Monday, March 28, 2011
Network-Based Pipeline for Analyzing MS Data: An Application toward Liver Cancer
Current limitations in proteome analysis by high-throughput mass spectrometry (MS) approaches have sometimes led to incomplete (or inconclusive) data sets being published or unpublished. In this work, we used an iTRAQ reference data on hepatocellular carcinoma (HCC) to design a two-stage functional analysis pipeline to widen and improve the proteome coverage and, subsequently, to unveil the molecular changes that occur during HCC progression in human tumorous tissue.
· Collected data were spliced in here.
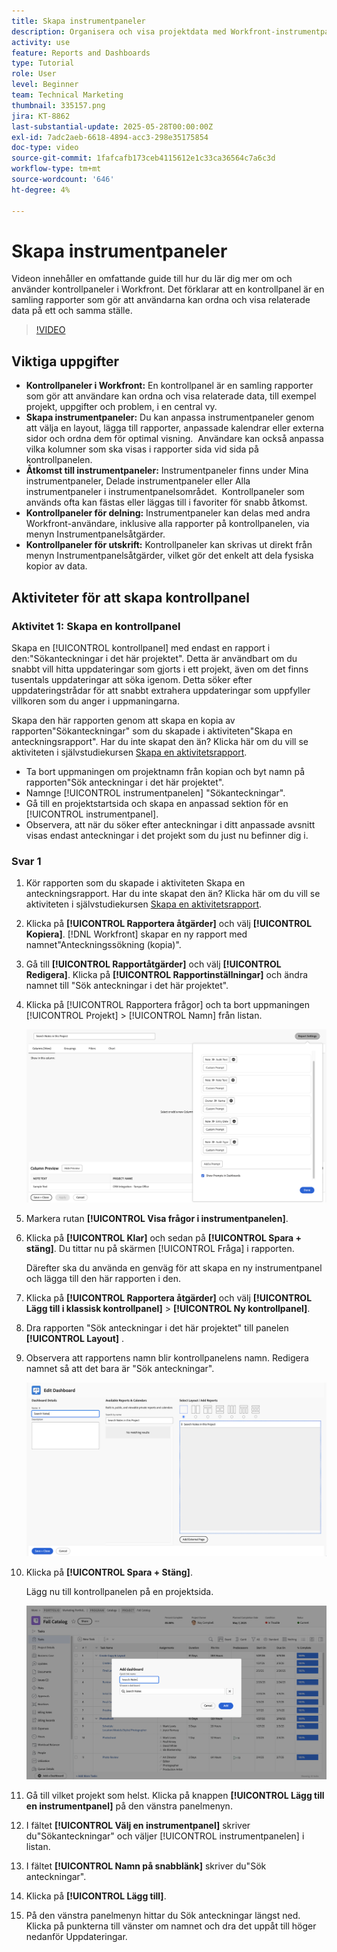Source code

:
 ```yaml
---
title: Skapa instrumentpaneler
description: Organisera och visa projektdata med Workfront-instrumentpaneler som kan anpassas, öppnas enkelt, delas och skrivas ut för smidig projekthandledning och smidigt samarbete.
activity: use
feature: Reports and Dashboards
type: Tutorial
role: User
level: Beginner
team: Technical Marketing
thumbnail: 335157.png
jira: KT-8862
last-substantial-update: 2025-05-28T00:00:00Z
exl-id: 7adc2aeb-6618-4894-acc3-298e35175854
doc-type: video
source-git-commit: 1fafcafb173ceb4115612e1c33ca36564c7a6c3d
workflow-type: tm+mt
source-wordcount: '646'
ht-degree: 4%

---
```


# Skapa instrumentpaneler

Videon innehåller en omfattande guide till hur du lär dig mer om och använder kontrollpaneler i Workfront.
&#x200B;Det förklarar att en kontrollpanel är en samling rapporter som gör att användarna kan ordna och visa relaterade data på ett och samma ställe.

>[!VIDEO](https://video.tv.adobe.com/v/3449126/?quality=12&learn=on&captions=swe)

## Viktiga uppgifter

* **Kontrollpaneler i Workfront:** En kontrollpanel är en samling rapporter som gör att användare kan ordna och visa relaterade data, till exempel projekt, uppgifter och problem, i en central vy. &#x200B;
* **Skapa instrumentpaneler:** Du kan anpassa instrumentpaneler genom att välja en layout, lägga till rapporter, anpassade kalendrar eller externa sidor och ordna dem för optimal visning. &#x200B; Användare kan också anpassa vilka kolumner som ska visas i rapporter sida vid sida på kontrollpanelen. &#x200B;
* **Åtkomst till instrumentpaneler:** Instrumentpaneler finns under Mina instrumentpaneler, Delade instrumentpaneler eller Alla instrumentpaneler i instrumentpanelsområdet. &#x200B; Kontrollpaneler som används ofta kan fästas eller läggas till i favoriter för snabb åtkomst. &#x200B;
* **Kontrollpaneler för delning:** Instrumentpaneler kan delas med andra Workfront-användare, inklusive alla rapporter på kontrollpanelen, via menyn Instrumentpanelsåtgärder. &#x200B;
* **Kontrollpaneler för utskrift:** Kontrollpaneler kan skrivas ut direkt från menyn Instrumentpanelsåtgärder, vilket gör det enkelt att dela fysiska kopior av data. &#x200B;


## Aktiviteter för att skapa kontrollpanel

### Aktivitet 1: Skapa en kontrollpanel

Skapa en [!UICONTROL kontrollpanel] med endast en rapport i den:&quot;Sökanteckningar i det här projektet&quot;. Detta är användbart om du snabbt vill hitta uppdateringar som gjorts i ett projekt, även om det finns tusentals uppdateringar att söka igenom. Detta söker efter uppdateringstrådar för att snabbt extrahera uppdateringar som uppfyller villkoren som du anger i uppmaningarna.

Skapa den här rapporten genom att skapa en kopia av rapporten&quot;Sökanteckningar&quot; som du skapade i aktiviteten&quot;Skapa en anteckningsrapport&quot;. Har du inte skapat den än? Klicka här om du vill se aktiviteten i självstudiekursen [Skapa en aktivitetsrapport](https://experienceleague.adobe.com/sv/docs/workfront-learn/tutorials-workfront/reporting/basic-reporting/create-a-task-report#activity-1-create-a-note-report-with-prompts).

* Ta bort uppmaningen om projektnamn från kopian och byt namn på rapporten&quot;Sök anteckningar i det här projektet&quot;.
* Namnge [!UICONTROL instrumentpanelen] &quot;Sökanteckningar&quot;.
* Gå till en projektstartsida och skapa en anpassad sektion för en [!UICONTROL instrumentpanel].
* Observera, att när du söker efter anteckningar i ditt anpassade avsnitt visas endast anteckningar i det projekt som du just nu befinner dig i.

### Svar 1

1. Kör rapporten som du skapade i aktiviteten Skapa en anteckningsrapport. Har du inte skapat den än? Klicka här om du vill se aktiviteten i självstudiekursen [Skapa en aktivitetsrapport](https://experienceleague.adobe.com/sv/docs/workfront-learn/tutorials-workfront/reporting/basic-reporting/create-a-task-report#activity-1-create-a-note-report-with-prompts).
1. Klicka på **[!UICONTROL Rapportera åtgärder]** och välj **[!UICONTROL Kopiera]**. [!DNL Workfront] skapar en ny rapport med namnet&quot;Anteckningssökning (kopia)&quot;.
1. Gå till **[!UICONTROL Rapportåtgärder]** och välj **[!UICONTROL Redigera]**. Klicka på **[!UICONTROL Rapportinställningar]** och ändra namnet till &quot;Sök anteckningar i det här projektet&quot;.
1. Klicka på [!UICONTROL Rapportera frågor] och ta bort uppmaningen [!UICONTROL Projekt] > [!UICONTROL Namn] från listan.

   ![En bild av skärmen för att skapa en ny instrumentpanel](assets/edit-report-prompts.png)

1. Markera rutan **[!UICONTROL Visa frågor i instrumentpanelen]**.
1. Klicka på **[!UICONTROL Klar]** och sedan på **[!UICONTROL Spara + stäng]**. Du tittar nu på skärmen [!UICONTROL Fråga] i rapporten.

   Därefter ska du använda en genväg för att skapa en ny instrumentpanel och lägga till den här rapporten i den.

1. Klicka på **[!UICONTROL Rapportera åtgärder]** och välj **[!UICONTROL Lägg till i klassisk kontrollpanel]** > **[!UICONTROL Ny kontrollpanel]**.
1. Dra rapporten &quot;Sök anteckningar i det här projektet&quot; till panelen **[!UICONTROL Layout]** .
1. Observera att rapportens namn blir kontrollpanelens namn. Redigera namnet så att det bara är &quot;Sök anteckningar&quot;.

   ![En bild av skärmen för att skapa en ny instrumentpanel](assets/create-dashboard.png)

1. Klicka på **[!UICONTROL Spara + Stäng]**.

   Lägg nu till kontrollpanelen på en projektsida.

   ![En bild av skärmen för att skapa en ny instrumentpanel](assets/add-custom-section.png)

1. Gå till vilket projekt som helst. Klicka på knappen **[!UICONTROL Lägg till en instrumentpanel]** på den vänstra panelmenyn.
1. I fältet **[!UICONTROL Välj en instrumentpanel]** skriver du&quot;Sökanteckningar&quot; och väljer [!UICONTROL instrumentpanelen] i listan.
1. I fältet **[!UICONTROL Namn på snabblänk]** skriver du&quot;Sök anteckningar&quot;.
1. Klicka på **[!UICONTROL Lägg till]**.
1. På den vänstra panelmenyn hittar du Sök anteckningar längst ned. Klicka på punkterna till vänster om namnet och dra det uppåt till höger nedanför Uppdateringar.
The first involved functional cluster analysis by incorporating an expansion step on a cleaned integrated network. The second used an in-house developed pathway database where recovery of shared neighbors was followed by pathway enrichment analysis. In the original MS data set, over 500 proteins were detected from the tumors of 12 male patients, but in this paper we reported an additional 1000 proteins after application of our bioinformatics pipeline. Through an integrative effort of network cleaning, community finding methods, and network analysis, we also uncovered several biologically interesting clusters implicated in HCC. We established that HCC transition from a moderate to poor stage involved densely connected clusters that comprised of PCNA, XRCC5, XRCC6, PARP1, PRKDC, and WRN. From our pathway enrichment analyses, it appeared that the HCC moderate stage, unlike the poor stage, is enriched in proteins involved in immune responses, thus suggesting the acquisition of immuno-evasion. Our strategy illustrates how an original oncoproteome could be expanded to one of a larger dynamic range where current technology limitations prevent/limit comprehensive proteome characterization.